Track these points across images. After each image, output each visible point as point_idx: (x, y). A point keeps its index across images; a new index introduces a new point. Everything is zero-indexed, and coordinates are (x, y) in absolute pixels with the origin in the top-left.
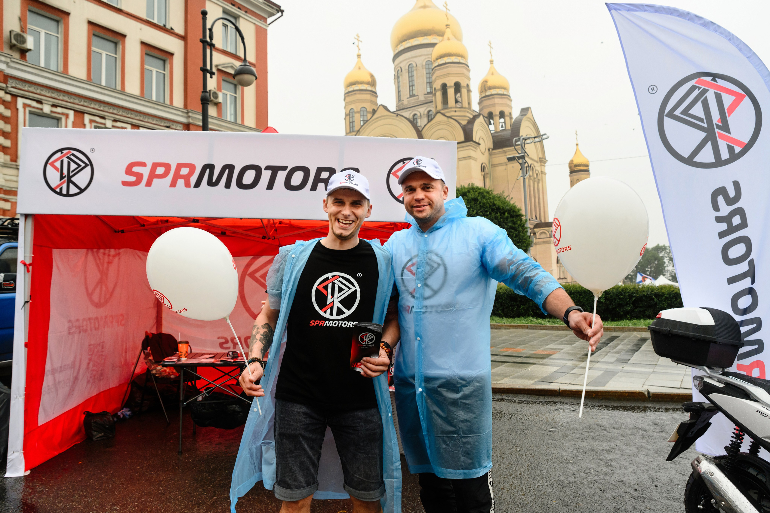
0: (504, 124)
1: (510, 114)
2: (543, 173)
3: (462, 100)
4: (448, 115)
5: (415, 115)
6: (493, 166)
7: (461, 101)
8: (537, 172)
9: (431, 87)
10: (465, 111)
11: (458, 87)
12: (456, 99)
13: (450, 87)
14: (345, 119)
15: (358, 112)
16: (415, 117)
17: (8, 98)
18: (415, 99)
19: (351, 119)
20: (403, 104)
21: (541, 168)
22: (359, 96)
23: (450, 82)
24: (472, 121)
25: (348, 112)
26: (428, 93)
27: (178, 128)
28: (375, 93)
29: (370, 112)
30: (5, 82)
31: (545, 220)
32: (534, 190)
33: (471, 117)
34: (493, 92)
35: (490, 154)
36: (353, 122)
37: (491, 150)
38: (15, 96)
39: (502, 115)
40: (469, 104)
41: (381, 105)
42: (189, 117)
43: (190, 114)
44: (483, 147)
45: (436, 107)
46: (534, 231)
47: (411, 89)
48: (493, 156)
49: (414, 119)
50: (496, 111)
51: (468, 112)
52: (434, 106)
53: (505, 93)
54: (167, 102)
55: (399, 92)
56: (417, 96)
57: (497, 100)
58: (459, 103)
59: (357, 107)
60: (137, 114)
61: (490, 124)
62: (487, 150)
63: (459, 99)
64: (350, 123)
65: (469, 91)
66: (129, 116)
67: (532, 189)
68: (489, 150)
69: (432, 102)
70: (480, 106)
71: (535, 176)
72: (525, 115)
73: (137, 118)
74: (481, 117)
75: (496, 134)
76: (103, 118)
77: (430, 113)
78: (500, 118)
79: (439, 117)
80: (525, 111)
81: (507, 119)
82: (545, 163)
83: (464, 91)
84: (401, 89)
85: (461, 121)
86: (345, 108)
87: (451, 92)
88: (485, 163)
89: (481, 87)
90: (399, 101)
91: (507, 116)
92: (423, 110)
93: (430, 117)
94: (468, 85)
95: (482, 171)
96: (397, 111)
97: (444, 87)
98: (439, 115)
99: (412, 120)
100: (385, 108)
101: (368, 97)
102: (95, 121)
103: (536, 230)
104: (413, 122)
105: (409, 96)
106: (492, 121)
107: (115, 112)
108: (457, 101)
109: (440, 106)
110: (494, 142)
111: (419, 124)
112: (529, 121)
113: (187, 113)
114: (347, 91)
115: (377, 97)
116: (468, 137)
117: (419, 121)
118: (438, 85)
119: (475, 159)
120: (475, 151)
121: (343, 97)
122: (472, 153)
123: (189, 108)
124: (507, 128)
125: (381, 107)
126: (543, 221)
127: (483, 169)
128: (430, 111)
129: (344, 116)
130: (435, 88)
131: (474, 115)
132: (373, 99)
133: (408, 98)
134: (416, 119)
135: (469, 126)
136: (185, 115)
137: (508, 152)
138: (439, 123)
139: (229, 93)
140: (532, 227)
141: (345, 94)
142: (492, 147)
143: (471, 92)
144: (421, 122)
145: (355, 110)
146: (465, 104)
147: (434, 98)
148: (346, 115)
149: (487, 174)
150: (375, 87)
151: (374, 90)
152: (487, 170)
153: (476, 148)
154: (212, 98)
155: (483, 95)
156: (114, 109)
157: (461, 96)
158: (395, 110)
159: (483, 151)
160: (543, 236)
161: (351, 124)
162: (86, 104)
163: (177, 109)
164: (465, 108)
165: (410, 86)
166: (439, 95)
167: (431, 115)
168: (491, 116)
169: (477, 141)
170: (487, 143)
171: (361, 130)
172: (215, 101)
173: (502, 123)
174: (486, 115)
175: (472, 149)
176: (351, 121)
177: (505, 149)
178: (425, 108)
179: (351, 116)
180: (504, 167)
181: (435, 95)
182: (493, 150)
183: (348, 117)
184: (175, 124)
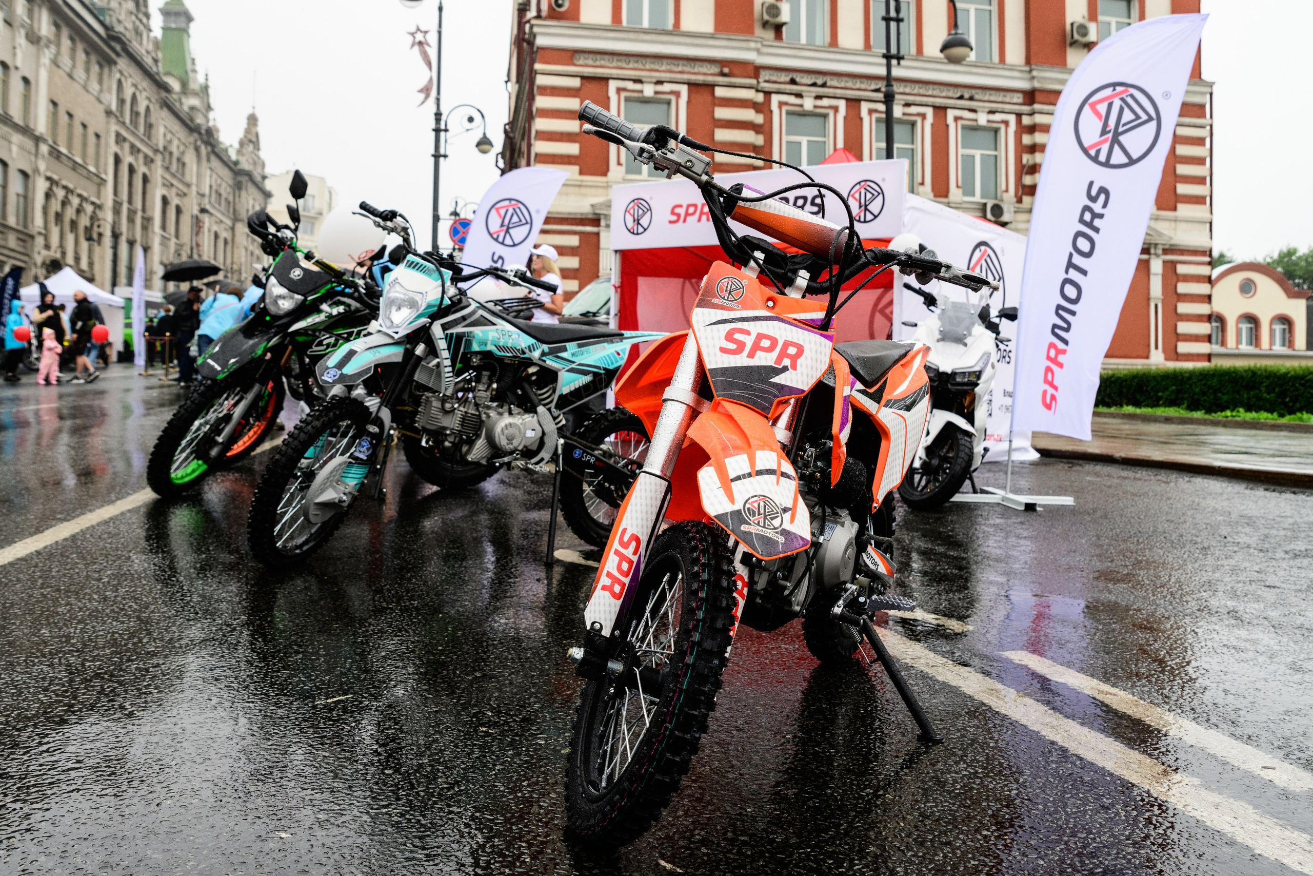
17: (760, 98)
27: (1015, 100)
30: (756, 76)
38: (768, 94)
42: (1033, 78)
43: (1035, 73)
54: (996, 59)
60: (945, 88)
66: (932, 93)
73: (947, 95)
102: (876, 111)
107: (907, 90)
113: (1031, 71)
123: (1033, 61)
136: (1027, 76)
154: (1076, 36)
156: (905, 87)
162: (863, 86)
163: (1012, 68)
172: (1083, 40)
184: (1009, 95)
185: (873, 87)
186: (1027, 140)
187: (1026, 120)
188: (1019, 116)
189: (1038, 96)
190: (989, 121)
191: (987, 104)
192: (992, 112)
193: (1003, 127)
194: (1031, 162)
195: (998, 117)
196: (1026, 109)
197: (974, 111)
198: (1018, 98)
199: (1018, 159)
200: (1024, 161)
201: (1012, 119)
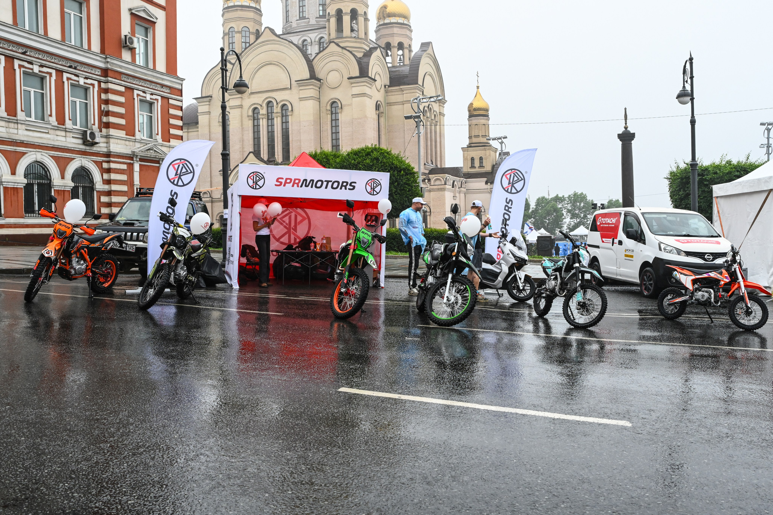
═══
AIM OF THE TASK —
Would you copy, exactly, each line from the start of the listing above through the line with "46: (534, 231)", both ends included, but none of the pictures?

EXERCISE RESPONSE —
Track these points across images. After each image, output each visible point as point_idx: (x, y). A point keeps its index across images; a new index introduces a new point. Everything is zero-indexed, and coordinates are (x, y) in absolute pixels with the origin in the top-left.
0: (504, 124)
1: (510, 114)
2: (543, 173)
3: (462, 100)
4: (448, 115)
5: (415, 115)
6: (493, 166)
7: (461, 101)
8: (537, 172)
9: (431, 87)
10: (465, 111)
11: (458, 87)
12: (456, 99)
13: (450, 87)
14: (345, 119)
15: (358, 112)
16: (415, 117)
17: (8, 98)
18: (415, 99)
19: (351, 119)
20: (403, 104)
21: (541, 168)
22: (359, 96)
23: (450, 82)
24: (472, 121)
25: (348, 112)
26: (428, 93)
27: (178, 128)
28: (375, 93)
29: (370, 112)
30: (5, 82)
31: (545, 220)
32: (534, 190)
33: (471, 117)
34: (493, 92)
35: (490, 154)
36: (353, 122)
37: (491, 150)
38: (15, 96)
39: (502, 115)
40: (469, 104)
41: (381, 105)
42: (189, 117)
43: (190, 114)
44: (483, 147)
45: (436, 107)
46: (534, 231)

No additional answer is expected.